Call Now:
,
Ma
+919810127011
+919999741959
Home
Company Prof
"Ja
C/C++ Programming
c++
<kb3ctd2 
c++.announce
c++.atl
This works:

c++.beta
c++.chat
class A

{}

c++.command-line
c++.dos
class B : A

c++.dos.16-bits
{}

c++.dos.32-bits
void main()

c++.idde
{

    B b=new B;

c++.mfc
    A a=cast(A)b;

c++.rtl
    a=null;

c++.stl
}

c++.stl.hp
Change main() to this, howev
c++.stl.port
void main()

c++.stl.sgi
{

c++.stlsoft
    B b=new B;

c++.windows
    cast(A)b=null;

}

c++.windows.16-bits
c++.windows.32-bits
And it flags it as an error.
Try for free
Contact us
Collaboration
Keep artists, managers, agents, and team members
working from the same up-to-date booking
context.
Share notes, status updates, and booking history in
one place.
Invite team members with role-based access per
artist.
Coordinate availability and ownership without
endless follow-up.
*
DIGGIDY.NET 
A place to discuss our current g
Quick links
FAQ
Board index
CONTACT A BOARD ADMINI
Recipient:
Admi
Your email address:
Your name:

============================================================

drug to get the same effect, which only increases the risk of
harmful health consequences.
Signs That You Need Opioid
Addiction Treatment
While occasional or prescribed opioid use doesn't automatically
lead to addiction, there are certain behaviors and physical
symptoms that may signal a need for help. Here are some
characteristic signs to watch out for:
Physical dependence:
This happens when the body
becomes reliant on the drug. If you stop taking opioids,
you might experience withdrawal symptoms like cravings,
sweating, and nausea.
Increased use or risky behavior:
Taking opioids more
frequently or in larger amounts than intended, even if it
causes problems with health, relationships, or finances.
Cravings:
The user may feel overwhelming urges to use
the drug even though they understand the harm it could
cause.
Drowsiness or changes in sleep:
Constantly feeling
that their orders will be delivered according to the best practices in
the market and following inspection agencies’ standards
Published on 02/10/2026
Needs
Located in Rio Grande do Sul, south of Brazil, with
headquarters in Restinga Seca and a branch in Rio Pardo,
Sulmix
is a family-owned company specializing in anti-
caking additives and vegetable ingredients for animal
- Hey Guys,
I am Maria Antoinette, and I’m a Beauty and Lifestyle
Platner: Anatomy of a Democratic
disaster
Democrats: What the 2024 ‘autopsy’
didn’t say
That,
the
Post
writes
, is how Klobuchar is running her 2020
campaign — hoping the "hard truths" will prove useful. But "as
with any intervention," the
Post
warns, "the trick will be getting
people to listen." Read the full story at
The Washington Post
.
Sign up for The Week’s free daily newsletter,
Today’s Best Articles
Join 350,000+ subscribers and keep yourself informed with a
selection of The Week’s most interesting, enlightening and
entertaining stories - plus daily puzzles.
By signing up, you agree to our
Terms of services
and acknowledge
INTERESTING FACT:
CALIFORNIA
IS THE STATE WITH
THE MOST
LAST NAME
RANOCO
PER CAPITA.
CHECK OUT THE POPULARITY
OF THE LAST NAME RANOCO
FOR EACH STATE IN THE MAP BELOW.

============================================================

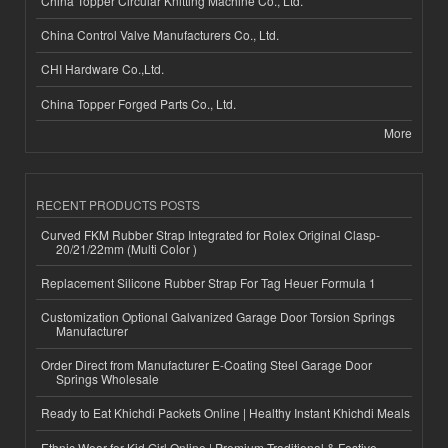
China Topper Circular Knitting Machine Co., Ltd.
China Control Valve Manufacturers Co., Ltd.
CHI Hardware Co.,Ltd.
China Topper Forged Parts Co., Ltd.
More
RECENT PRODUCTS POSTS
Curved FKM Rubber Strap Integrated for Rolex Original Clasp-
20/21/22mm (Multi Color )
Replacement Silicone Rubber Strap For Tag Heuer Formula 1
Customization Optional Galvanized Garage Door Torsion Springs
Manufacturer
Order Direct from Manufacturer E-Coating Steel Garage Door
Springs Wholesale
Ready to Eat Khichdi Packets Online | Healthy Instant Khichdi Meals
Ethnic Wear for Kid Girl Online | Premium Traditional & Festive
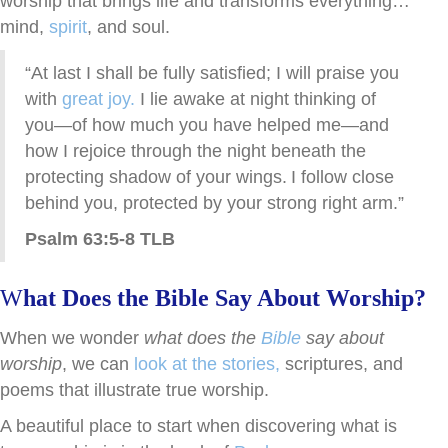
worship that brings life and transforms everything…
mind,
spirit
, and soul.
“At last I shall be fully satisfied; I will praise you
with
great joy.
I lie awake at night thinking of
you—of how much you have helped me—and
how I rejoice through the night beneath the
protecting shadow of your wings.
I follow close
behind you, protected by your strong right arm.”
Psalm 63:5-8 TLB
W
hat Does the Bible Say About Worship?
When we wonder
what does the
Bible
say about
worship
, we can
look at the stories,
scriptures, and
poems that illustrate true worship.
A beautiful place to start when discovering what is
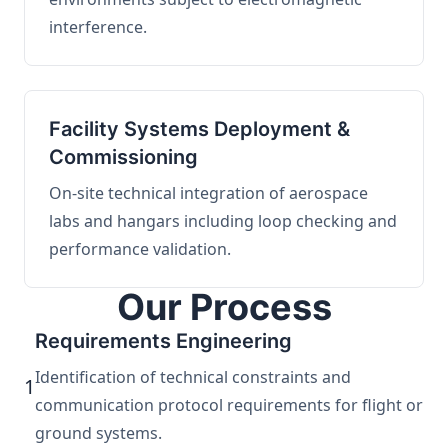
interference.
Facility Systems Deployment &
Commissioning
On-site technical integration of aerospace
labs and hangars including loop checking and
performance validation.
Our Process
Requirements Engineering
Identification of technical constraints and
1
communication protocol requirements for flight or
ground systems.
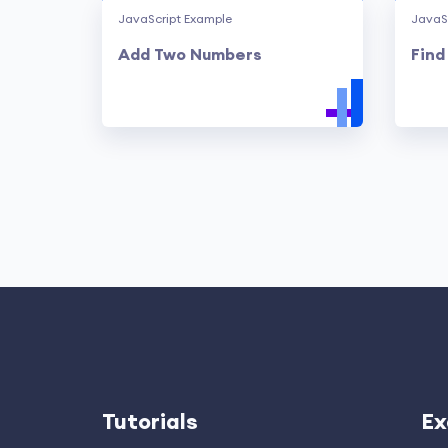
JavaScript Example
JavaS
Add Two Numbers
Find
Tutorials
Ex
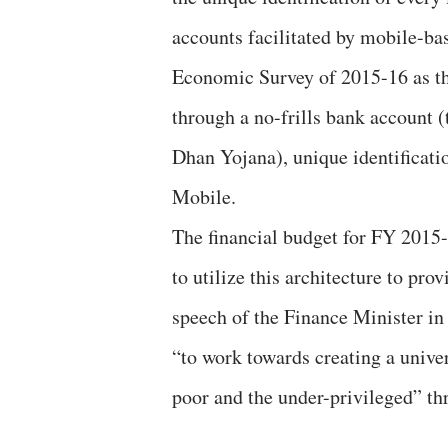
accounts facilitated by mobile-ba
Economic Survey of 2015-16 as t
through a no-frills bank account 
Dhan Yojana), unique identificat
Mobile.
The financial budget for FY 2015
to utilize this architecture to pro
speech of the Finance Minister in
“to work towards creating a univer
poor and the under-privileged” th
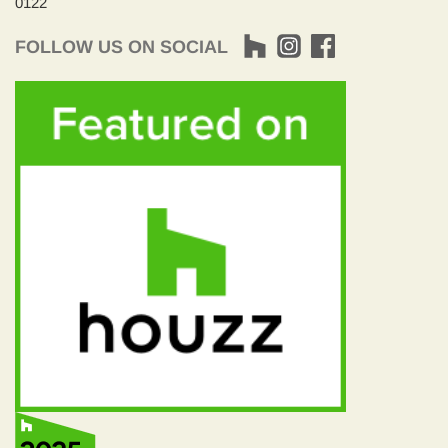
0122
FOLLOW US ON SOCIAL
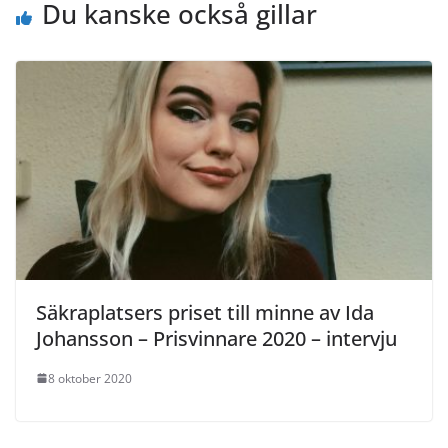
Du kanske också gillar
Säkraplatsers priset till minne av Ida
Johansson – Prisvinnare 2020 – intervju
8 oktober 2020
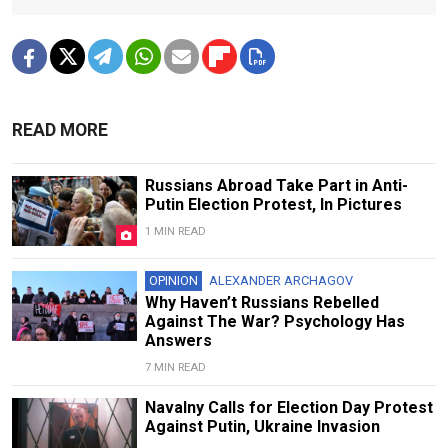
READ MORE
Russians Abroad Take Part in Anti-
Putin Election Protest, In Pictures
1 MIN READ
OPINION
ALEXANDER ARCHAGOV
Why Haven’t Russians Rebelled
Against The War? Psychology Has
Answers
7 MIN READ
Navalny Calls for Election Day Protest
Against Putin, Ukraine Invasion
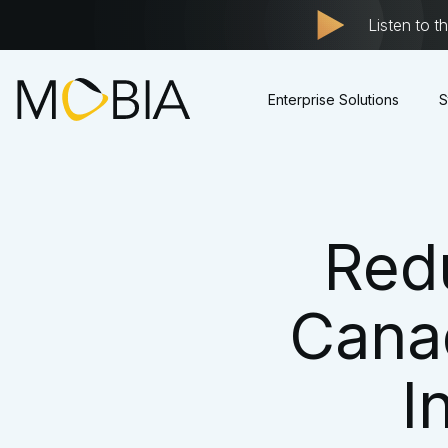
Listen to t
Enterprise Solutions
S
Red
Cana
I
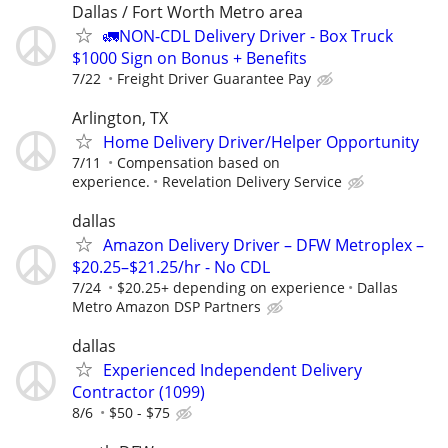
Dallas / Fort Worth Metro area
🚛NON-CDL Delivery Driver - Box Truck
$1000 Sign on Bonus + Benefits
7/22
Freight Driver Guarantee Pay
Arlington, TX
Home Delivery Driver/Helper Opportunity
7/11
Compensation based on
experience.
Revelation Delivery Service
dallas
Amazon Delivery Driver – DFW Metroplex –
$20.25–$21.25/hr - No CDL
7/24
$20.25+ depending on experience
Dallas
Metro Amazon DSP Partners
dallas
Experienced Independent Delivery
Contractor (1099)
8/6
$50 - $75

============================================================

### DESCRIPTION OF THE TASK
Return each line from the material that includes the string "daily".

### ANSWER SECTION
Sign up for The Week’s free daily newsletter,
entertaining stories - plus daily puzzles.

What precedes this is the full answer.